* Activity *
Print each of the rows below word for word, keeping every line as it appears, and leave the pictures out of your copy.

◆ ◆ ◆

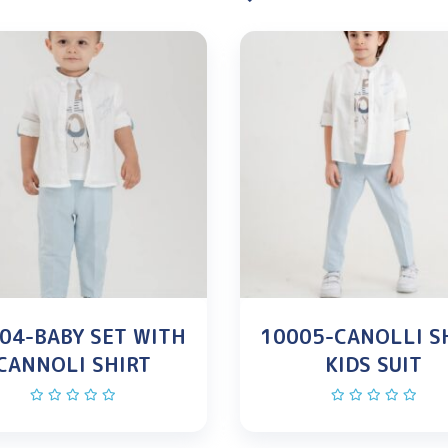
04-BABY SET WITH
10005-CANOLLI S
CANNOLI SHIRT
KIDS SUIT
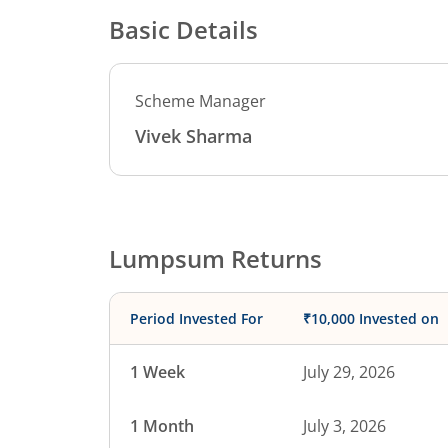
Basic Details
Scheme Manager
Vivek Sharma
Lumpsum Returns
Period Invested For
₹10,000 Invested on
1 Week
July 29, 2026
1 Month
July 3, 2026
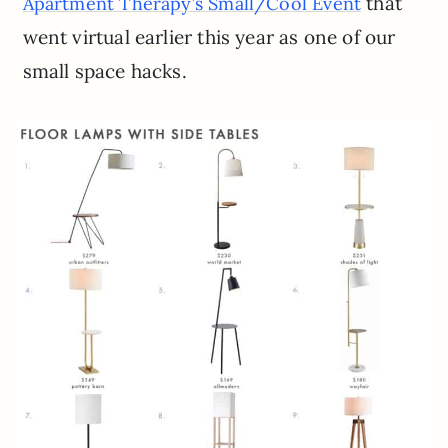
that
Apartment Therapy’s Small/Cool Event
went virtual earlier this year as one of our
small space hacks.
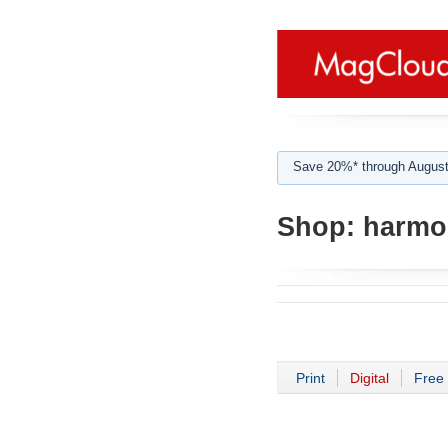
Save 20%* through August
Shop:
harmo
Print
Digital
Free 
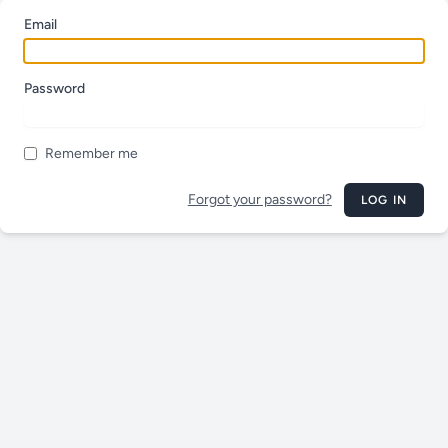
Email
Password
Remember me
Forgot your password?
LOG IN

◆ ◆ ◆

* Problem solution *
04-BABY SET WITH
10005-CANOLLI S
CANNOLI SHIRT
KIDS SUIT
Basic Details
Scheme Manager
Vivek Sharma
Lumpsum Returns
Period Invested For
₹10,000 Invested on
1 Week
July 29, 2026
1 Month
July 3, 2026
that
Apartment Therapy’s Small/Cool Event
went virtual earlier this year as one of our
small space hacks.
Save 20%* through August
Shop:
harmo
Print
Digital
Free 
Email
Password
Remember me
Forgot your password?
LOG IN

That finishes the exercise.